Segment Start: Data records

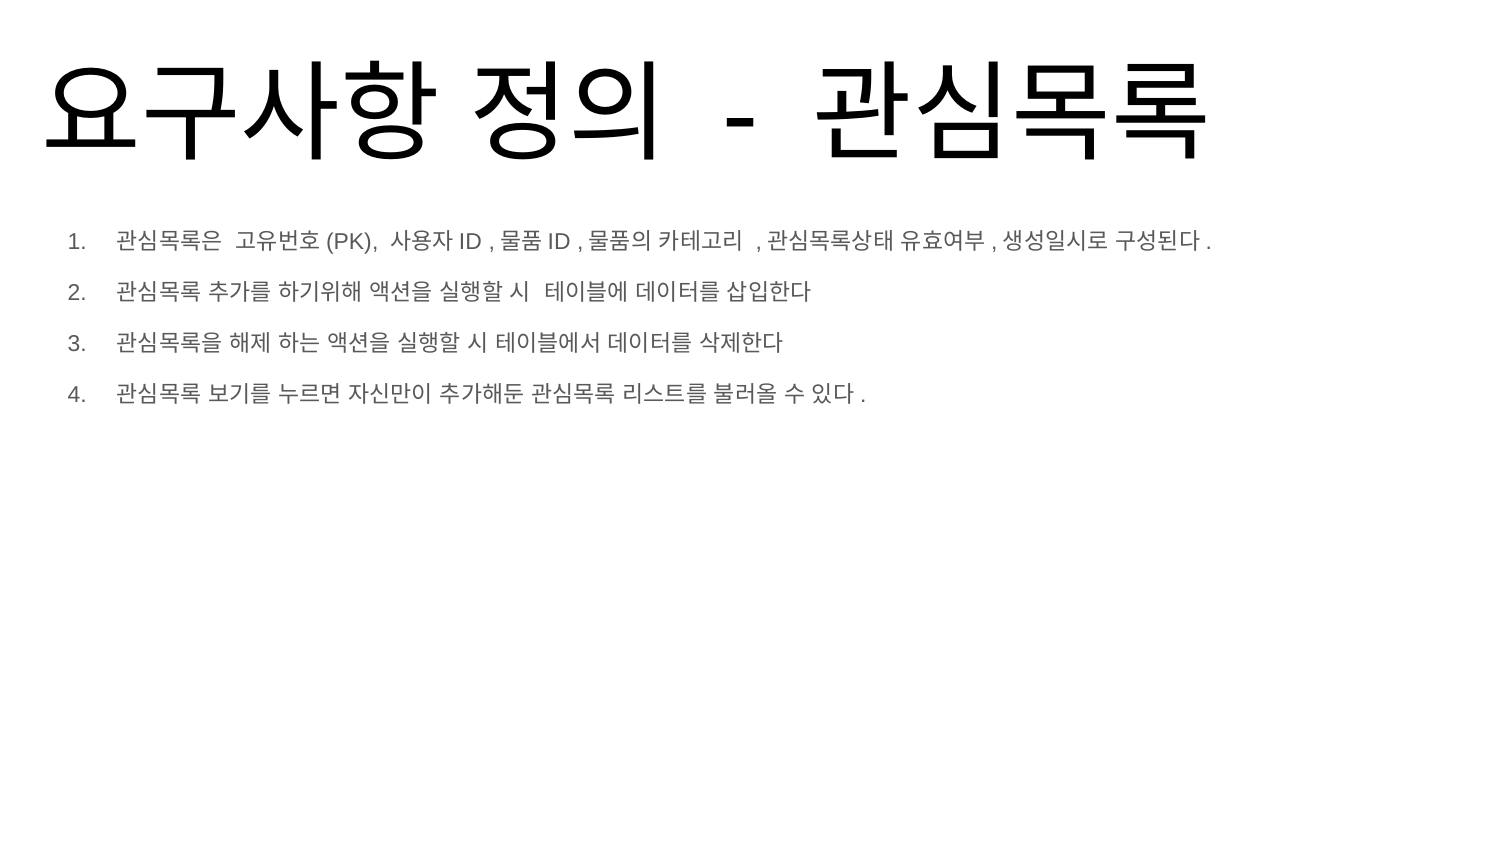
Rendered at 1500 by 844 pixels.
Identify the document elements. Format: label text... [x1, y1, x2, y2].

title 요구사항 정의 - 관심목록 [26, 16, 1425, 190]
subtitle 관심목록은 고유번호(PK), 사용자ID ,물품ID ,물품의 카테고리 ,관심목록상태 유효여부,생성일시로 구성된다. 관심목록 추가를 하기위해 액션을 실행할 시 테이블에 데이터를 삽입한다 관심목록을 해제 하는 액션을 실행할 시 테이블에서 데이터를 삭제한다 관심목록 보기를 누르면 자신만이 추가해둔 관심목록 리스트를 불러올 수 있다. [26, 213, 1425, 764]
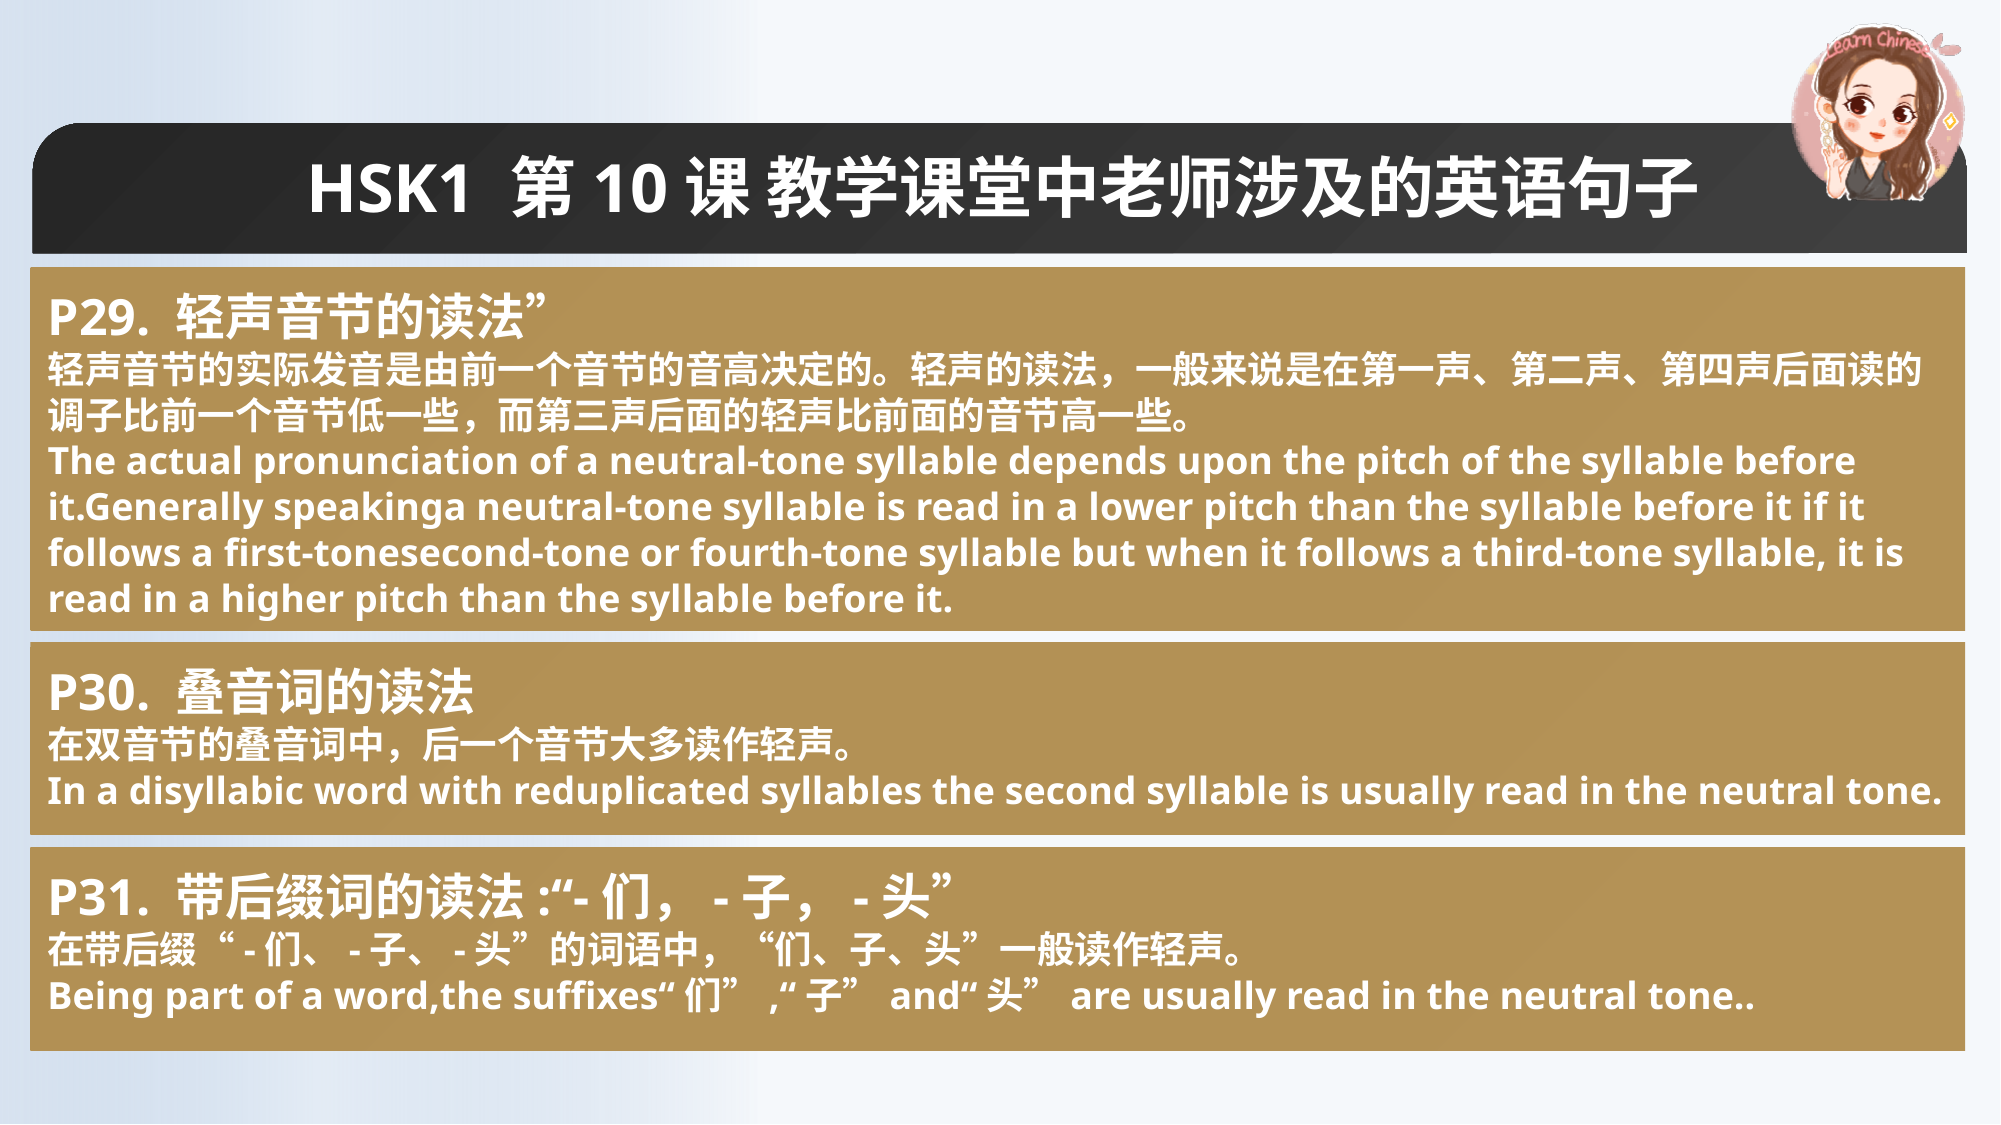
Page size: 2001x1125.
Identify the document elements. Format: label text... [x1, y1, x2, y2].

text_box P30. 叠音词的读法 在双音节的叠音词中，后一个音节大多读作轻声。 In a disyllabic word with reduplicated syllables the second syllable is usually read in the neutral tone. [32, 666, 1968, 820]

Segment End: Data records

--- About this task ---
What is needed is an exact repeat of every entry above, with the pictures left out.

--- Answer box ---
Rendered at 1500 by 844 pixels.
Identify the document elements. Format: label text... [x1, y1, x2, y2].

title 요구사항 정의 - 관심목록 [26, 16, 1425, 190]
subtitle 관심목록은 고유번호(PK), 사용자ID ,물품ID ,물품의 카테고리 ,관심목록상태 유효여부,생성일시로 구성된다. 관심목록 추가를 하기위해 액션을 실행할 시 테이블에 데이터를 삽입한다 관심목록을 해제 하는 액션을 실행할 시 테이블에서 데이터를 삭제한다 관심목록 보기를 누르면 자신만이 추가해둔 관심목록 리스트를 불러올 수 있다. [26, 213, 1425, 764]
Page size: 2001x1125.
Identify the document elements. Format: label text... [x1, y1, x2, y2].

text_box P30. 叠音词的读法 在双音节的叠音词中，后一个音节大多读作轻声。 In a disyllabic word with reduplicated syllables the second syllable is usually read in the neutral tone. [32, 666, 1968, 820]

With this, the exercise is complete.